--- START ---

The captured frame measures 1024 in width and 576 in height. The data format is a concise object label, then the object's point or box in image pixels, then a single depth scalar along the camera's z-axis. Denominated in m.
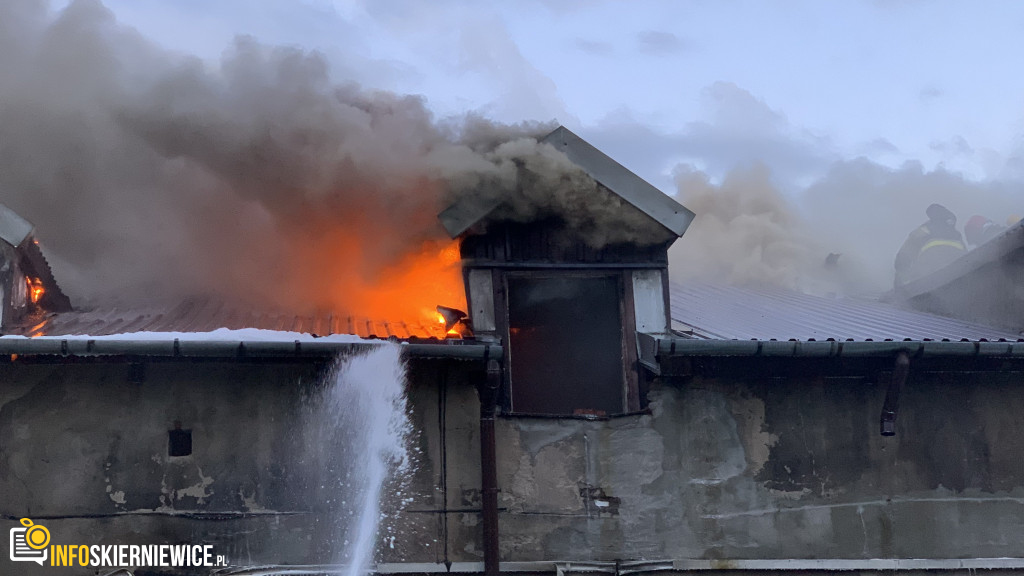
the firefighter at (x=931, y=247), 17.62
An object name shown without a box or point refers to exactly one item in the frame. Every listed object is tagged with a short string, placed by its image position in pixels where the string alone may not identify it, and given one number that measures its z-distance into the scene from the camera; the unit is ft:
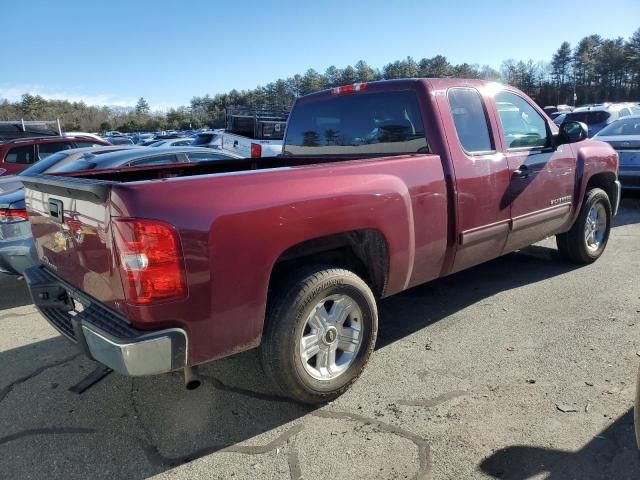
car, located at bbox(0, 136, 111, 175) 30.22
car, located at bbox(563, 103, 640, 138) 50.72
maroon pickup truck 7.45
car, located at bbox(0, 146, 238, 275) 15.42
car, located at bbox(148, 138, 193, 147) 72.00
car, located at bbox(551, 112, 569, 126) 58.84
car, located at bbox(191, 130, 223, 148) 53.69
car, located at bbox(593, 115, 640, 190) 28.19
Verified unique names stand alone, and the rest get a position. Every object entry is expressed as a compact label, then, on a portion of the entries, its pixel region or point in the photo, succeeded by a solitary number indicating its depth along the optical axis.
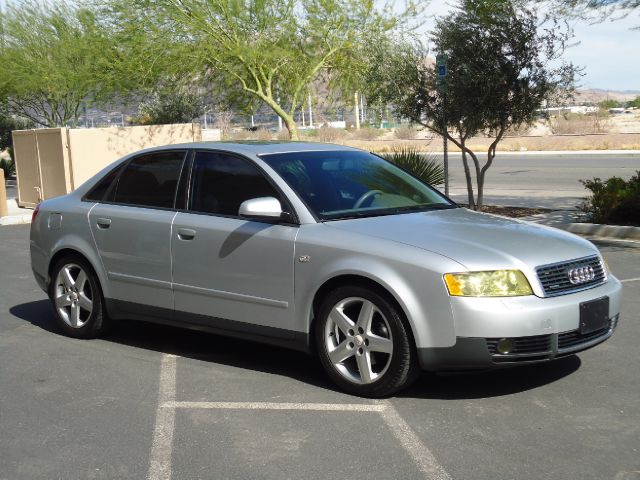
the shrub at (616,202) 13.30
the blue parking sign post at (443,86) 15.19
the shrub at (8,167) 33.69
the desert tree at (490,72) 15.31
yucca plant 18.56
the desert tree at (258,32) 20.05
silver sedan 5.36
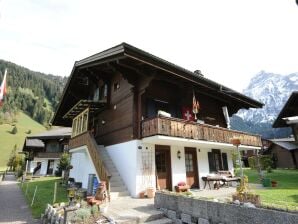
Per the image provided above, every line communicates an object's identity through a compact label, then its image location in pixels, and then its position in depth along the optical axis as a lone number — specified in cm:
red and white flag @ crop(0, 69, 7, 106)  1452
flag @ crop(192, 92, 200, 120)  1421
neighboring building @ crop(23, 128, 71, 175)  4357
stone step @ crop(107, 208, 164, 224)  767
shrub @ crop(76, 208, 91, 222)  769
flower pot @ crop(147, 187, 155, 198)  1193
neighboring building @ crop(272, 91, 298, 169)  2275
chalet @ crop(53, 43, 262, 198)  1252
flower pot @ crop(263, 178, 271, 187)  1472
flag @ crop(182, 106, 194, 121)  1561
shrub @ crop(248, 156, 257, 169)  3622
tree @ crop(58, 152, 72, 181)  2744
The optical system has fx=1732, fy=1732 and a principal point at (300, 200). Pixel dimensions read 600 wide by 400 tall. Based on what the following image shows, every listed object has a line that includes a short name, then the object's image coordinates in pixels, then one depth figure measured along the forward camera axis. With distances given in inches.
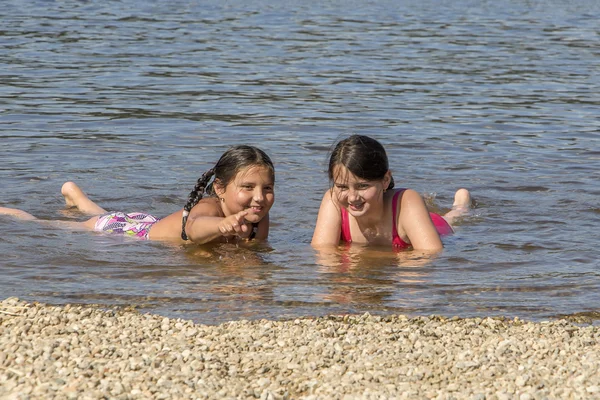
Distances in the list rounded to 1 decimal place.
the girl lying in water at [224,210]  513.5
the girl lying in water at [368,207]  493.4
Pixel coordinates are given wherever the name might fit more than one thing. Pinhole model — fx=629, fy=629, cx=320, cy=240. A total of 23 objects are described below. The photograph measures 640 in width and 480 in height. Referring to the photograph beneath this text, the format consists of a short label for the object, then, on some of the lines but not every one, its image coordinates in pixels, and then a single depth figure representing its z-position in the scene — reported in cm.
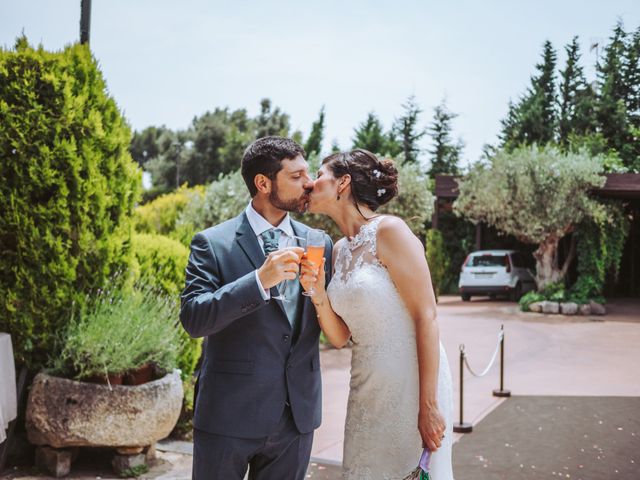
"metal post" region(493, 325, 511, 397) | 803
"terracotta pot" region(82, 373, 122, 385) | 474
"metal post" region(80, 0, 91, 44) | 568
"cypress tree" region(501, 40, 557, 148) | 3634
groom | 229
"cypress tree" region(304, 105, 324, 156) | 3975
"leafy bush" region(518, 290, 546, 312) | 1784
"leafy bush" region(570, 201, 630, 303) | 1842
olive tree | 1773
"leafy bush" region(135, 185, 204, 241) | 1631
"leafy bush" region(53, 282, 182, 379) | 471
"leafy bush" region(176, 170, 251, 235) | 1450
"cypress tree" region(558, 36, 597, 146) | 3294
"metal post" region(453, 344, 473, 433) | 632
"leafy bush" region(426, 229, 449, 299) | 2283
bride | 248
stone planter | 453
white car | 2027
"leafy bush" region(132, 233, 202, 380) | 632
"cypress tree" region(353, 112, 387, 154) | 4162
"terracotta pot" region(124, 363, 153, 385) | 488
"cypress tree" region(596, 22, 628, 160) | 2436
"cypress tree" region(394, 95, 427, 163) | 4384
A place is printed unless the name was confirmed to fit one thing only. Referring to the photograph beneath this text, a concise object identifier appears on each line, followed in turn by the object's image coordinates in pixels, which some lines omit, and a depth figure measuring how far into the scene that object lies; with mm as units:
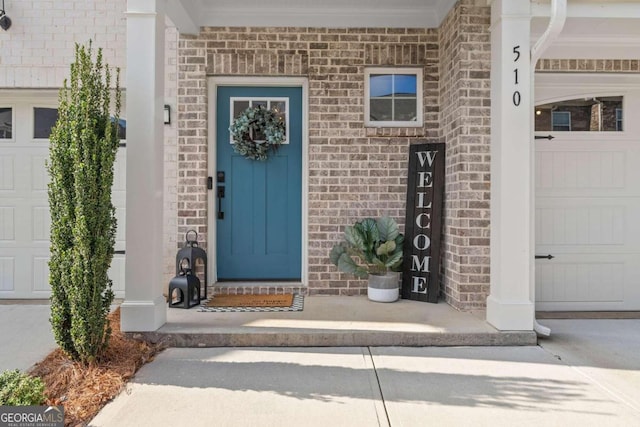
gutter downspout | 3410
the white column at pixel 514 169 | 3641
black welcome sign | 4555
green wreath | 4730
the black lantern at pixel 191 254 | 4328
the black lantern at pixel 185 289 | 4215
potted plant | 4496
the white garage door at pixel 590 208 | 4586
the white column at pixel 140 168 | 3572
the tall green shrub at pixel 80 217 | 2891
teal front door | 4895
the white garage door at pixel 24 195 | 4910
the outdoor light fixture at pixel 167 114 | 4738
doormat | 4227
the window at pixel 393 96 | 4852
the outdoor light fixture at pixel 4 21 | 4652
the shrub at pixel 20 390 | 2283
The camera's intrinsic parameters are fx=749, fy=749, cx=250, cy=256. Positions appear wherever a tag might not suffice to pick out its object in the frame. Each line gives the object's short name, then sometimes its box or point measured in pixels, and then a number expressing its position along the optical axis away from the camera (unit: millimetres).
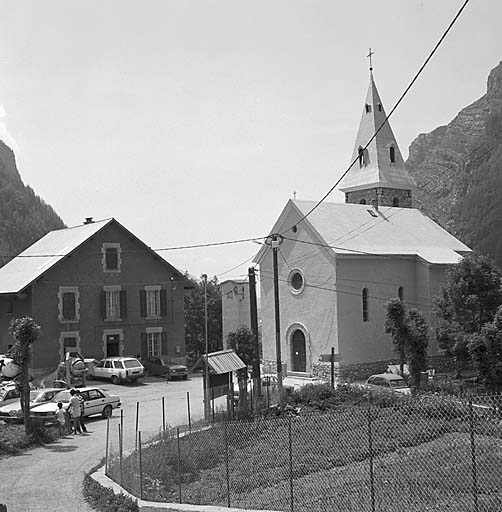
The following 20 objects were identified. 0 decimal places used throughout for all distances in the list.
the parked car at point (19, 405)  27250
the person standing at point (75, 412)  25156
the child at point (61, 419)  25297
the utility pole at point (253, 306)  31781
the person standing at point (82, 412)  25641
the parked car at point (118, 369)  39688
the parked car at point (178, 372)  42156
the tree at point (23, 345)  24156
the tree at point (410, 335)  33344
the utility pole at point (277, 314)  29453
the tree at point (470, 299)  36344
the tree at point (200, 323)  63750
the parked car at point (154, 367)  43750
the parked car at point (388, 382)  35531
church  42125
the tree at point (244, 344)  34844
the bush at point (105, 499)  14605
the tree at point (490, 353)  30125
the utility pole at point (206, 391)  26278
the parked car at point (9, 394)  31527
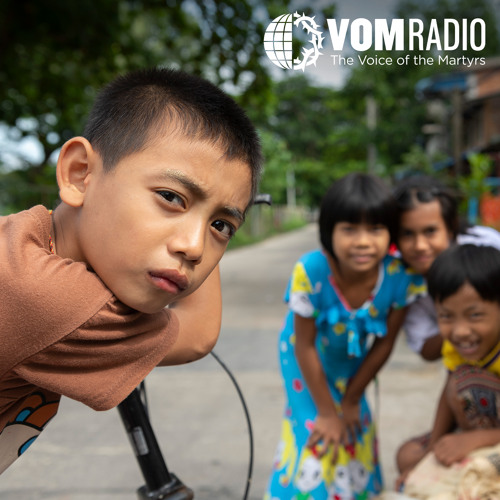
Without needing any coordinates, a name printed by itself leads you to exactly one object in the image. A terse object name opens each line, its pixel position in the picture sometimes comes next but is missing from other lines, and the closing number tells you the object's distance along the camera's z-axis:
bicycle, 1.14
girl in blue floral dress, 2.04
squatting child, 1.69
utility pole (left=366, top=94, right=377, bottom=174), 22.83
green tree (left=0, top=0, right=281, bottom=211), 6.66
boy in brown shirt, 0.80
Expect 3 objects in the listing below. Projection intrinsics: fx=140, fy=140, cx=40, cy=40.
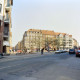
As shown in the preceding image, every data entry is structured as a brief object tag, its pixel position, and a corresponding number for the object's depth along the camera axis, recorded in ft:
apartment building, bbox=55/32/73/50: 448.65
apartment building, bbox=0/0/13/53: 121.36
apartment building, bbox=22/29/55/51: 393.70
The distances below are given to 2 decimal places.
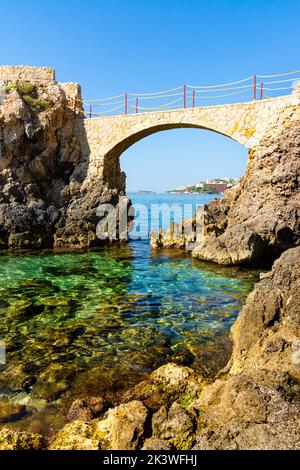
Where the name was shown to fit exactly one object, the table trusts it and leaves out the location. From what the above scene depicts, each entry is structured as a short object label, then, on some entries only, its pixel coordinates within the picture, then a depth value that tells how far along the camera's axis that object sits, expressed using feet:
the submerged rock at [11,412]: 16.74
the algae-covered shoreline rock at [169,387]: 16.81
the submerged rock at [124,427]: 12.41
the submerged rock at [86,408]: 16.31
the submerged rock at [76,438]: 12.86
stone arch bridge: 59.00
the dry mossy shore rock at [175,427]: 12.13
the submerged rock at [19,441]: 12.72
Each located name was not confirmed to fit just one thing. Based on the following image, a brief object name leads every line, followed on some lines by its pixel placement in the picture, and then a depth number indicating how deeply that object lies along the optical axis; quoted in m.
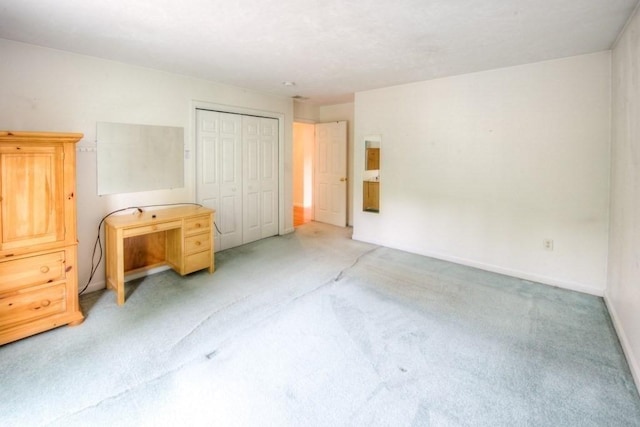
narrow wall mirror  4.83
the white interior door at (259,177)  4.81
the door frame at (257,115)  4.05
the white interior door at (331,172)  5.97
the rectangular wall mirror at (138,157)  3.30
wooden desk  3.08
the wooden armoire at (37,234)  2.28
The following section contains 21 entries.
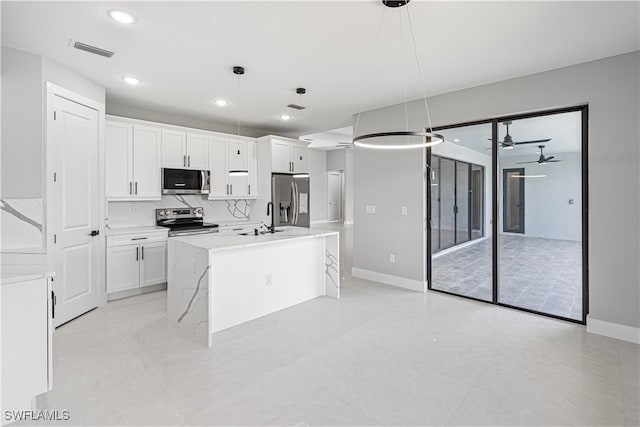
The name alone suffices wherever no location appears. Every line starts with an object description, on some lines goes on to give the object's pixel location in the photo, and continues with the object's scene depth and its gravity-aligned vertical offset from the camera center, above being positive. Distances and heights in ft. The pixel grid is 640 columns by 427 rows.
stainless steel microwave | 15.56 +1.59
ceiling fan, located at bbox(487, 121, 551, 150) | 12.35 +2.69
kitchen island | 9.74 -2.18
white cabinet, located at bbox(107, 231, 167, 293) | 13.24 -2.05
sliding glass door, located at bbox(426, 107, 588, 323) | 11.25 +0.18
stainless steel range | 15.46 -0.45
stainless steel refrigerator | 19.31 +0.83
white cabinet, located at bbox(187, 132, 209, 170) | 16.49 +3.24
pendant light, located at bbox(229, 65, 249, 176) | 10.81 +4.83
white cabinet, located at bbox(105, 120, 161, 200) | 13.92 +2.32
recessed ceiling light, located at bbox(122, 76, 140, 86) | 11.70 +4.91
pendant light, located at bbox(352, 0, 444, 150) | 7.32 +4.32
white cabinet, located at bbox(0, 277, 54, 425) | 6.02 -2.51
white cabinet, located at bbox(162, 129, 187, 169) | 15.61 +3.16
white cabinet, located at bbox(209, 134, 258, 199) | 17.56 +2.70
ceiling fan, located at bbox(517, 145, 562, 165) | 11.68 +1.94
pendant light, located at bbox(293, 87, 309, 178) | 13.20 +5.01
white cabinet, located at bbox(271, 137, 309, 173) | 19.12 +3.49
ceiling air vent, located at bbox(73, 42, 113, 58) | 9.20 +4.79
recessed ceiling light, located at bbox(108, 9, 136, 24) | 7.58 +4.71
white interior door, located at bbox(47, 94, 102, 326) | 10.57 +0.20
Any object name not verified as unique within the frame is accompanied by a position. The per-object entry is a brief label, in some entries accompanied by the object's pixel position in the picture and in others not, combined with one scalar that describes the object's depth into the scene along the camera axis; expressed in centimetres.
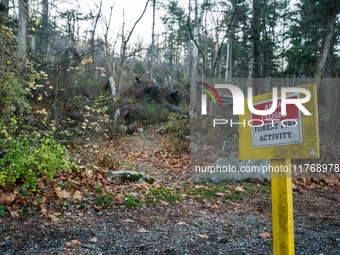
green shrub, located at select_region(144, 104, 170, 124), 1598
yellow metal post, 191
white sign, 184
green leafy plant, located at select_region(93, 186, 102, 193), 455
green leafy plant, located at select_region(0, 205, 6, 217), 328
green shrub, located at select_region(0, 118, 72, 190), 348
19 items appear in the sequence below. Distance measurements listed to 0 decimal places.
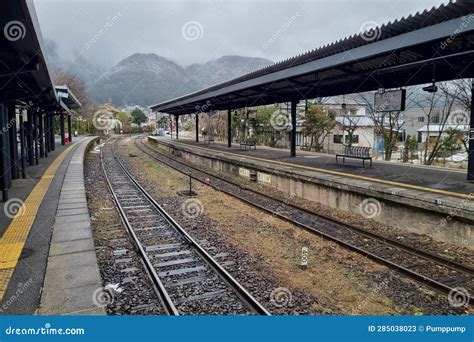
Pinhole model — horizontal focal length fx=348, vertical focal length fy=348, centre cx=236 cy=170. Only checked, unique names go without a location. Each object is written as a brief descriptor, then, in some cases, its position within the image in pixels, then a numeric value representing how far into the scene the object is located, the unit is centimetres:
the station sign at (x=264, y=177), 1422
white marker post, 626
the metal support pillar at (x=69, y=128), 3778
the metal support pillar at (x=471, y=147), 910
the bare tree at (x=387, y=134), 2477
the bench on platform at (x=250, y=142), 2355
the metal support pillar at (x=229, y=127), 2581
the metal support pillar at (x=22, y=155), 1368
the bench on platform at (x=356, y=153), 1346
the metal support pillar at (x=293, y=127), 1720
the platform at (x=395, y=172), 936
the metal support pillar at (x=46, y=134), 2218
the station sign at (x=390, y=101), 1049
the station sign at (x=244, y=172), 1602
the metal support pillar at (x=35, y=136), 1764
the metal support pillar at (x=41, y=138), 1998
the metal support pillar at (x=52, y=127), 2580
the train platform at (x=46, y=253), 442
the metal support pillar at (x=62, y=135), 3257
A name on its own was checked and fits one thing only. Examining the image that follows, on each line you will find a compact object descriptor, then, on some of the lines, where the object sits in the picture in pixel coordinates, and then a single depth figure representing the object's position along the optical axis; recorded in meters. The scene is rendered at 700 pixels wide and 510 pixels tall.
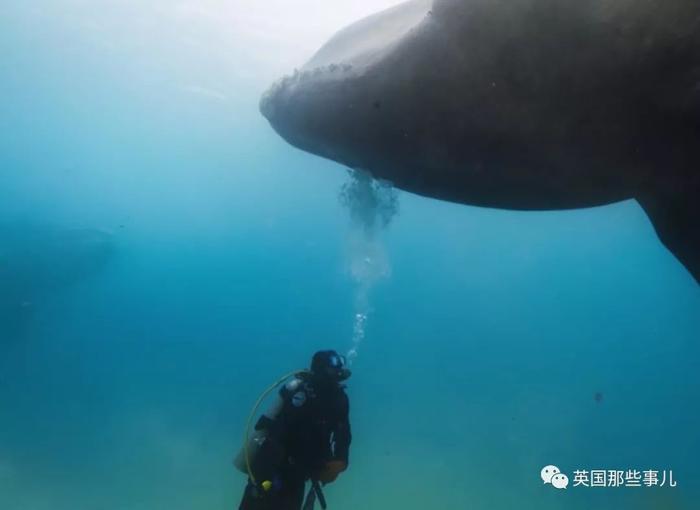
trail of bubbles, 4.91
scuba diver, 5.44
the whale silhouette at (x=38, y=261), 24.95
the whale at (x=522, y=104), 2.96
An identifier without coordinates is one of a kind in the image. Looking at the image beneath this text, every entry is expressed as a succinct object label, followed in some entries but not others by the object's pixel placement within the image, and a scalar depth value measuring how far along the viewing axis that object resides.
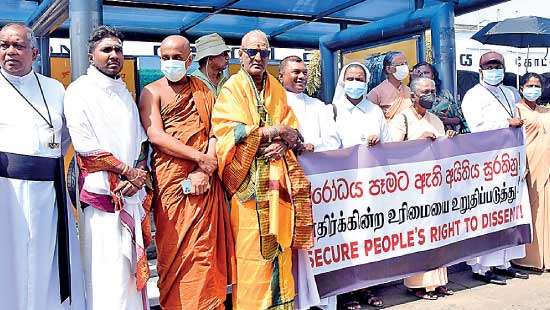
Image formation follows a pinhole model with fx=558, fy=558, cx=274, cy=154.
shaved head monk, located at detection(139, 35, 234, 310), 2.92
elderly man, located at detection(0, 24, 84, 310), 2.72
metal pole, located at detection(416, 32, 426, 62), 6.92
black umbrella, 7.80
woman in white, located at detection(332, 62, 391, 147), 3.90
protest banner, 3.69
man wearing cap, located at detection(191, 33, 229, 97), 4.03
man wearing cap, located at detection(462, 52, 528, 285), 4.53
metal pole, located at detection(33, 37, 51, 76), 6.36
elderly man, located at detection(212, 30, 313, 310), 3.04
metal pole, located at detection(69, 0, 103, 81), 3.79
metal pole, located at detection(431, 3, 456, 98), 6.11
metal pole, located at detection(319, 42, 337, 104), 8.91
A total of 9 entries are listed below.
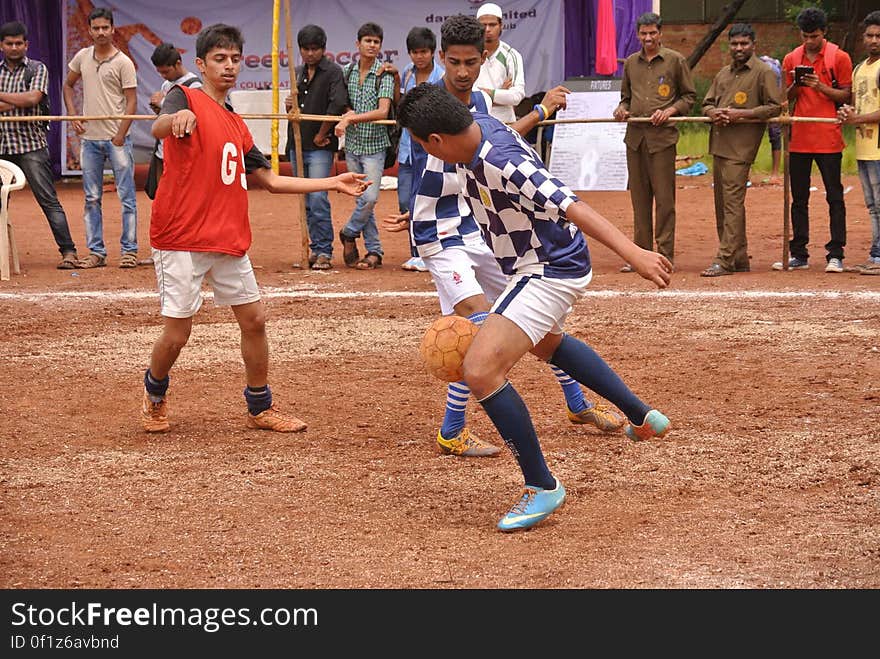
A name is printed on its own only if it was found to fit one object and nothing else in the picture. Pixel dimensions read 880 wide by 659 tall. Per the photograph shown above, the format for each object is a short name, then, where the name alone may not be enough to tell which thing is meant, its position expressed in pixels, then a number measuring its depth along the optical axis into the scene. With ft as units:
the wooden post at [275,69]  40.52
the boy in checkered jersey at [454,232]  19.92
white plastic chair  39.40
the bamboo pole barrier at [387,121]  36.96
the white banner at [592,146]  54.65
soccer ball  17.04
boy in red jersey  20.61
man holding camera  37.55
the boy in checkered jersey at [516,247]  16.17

--- END ---

YOUR INSTRUCTIONS:
Go through the data above and return each line containing the string "girl".

COMPLETED TASK:
the girl lying in water at [224,210]  513.5
the girl lying in water at [368,207]  493.4
girl in blue floral dress, 2.04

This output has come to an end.